Input material:
· · ·
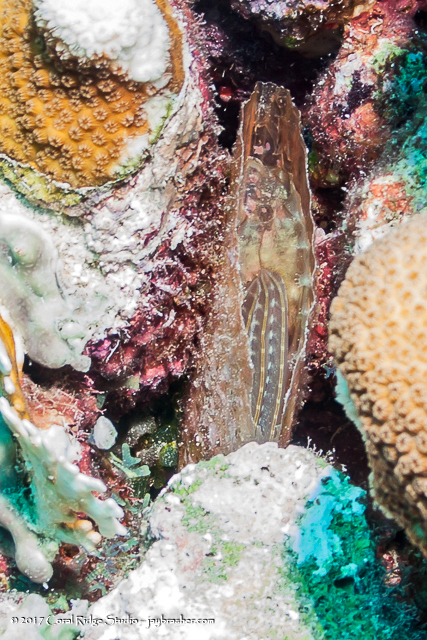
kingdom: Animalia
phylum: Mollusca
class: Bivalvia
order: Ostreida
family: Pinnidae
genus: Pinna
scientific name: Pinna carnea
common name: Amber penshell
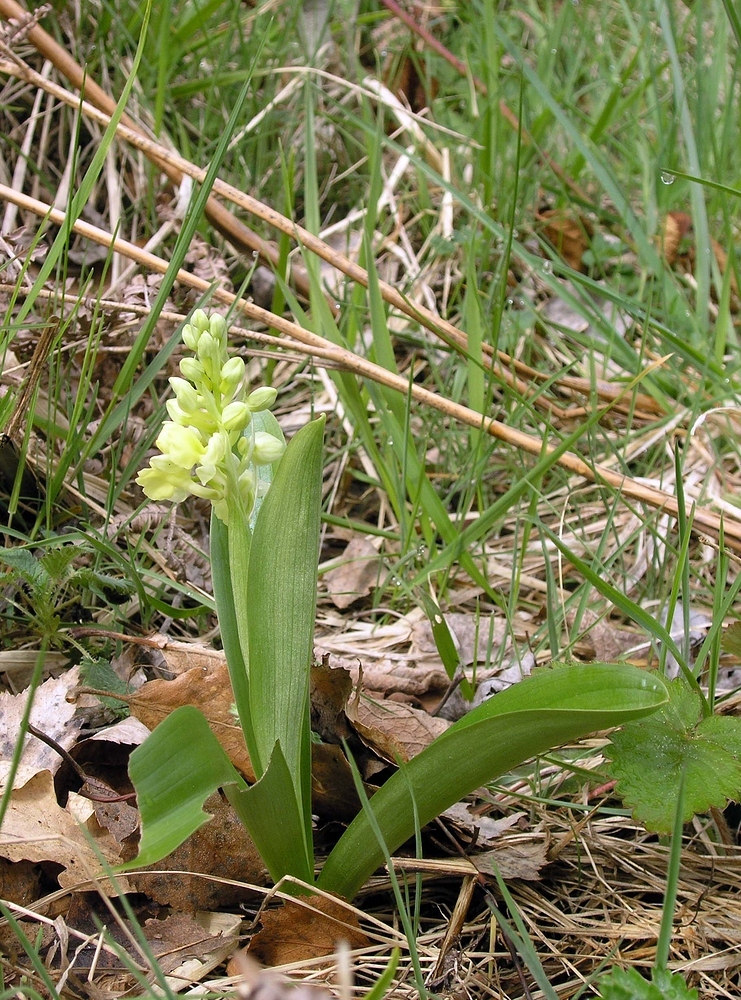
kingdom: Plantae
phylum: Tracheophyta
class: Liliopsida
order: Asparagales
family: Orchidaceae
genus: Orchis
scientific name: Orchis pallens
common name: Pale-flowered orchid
· · ·
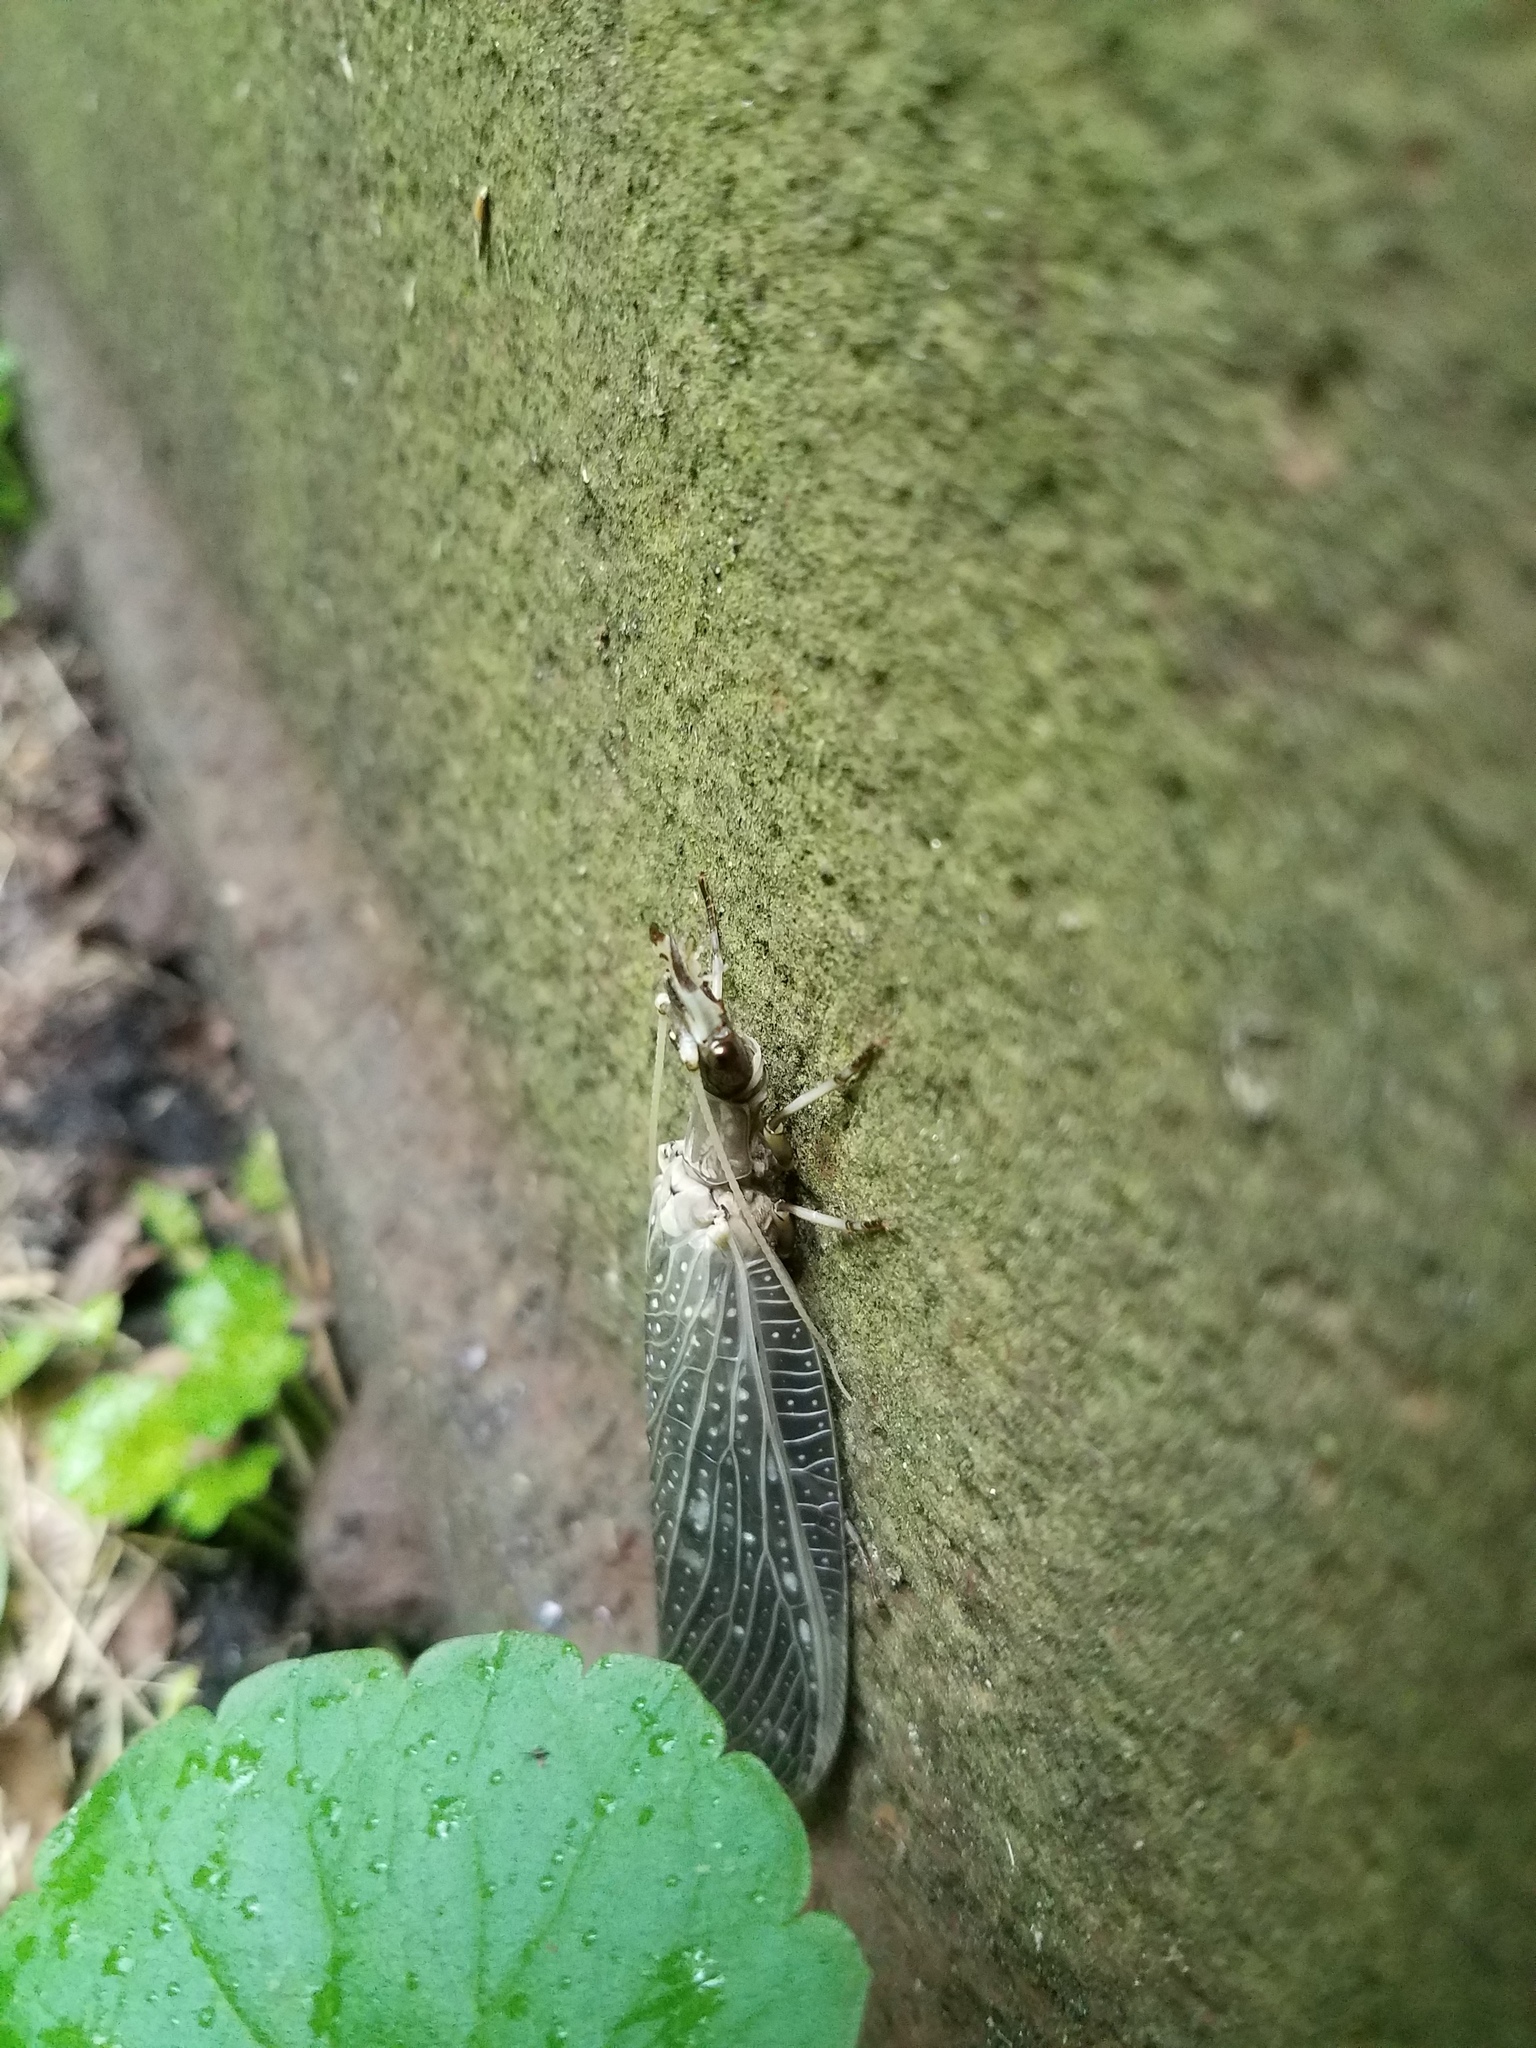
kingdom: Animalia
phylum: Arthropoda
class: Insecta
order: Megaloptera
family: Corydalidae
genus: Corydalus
· · ·
Required work: Please repeat the lines of the records from the line with "scientific name: Pinna carnea" to the line with "scientific name: Orchis pallens", both of those lines included. Leave the pictures out of your answer.

Output for this exercise:
scientific name: Pinna carnea
common name: Amber penshell
kingdom: Plantae
phylum: Tracheophyta
class: Liliopsida
order: Asparagales
family: Orchidaceae
genus: Orchis
scientific name: Orchis pallens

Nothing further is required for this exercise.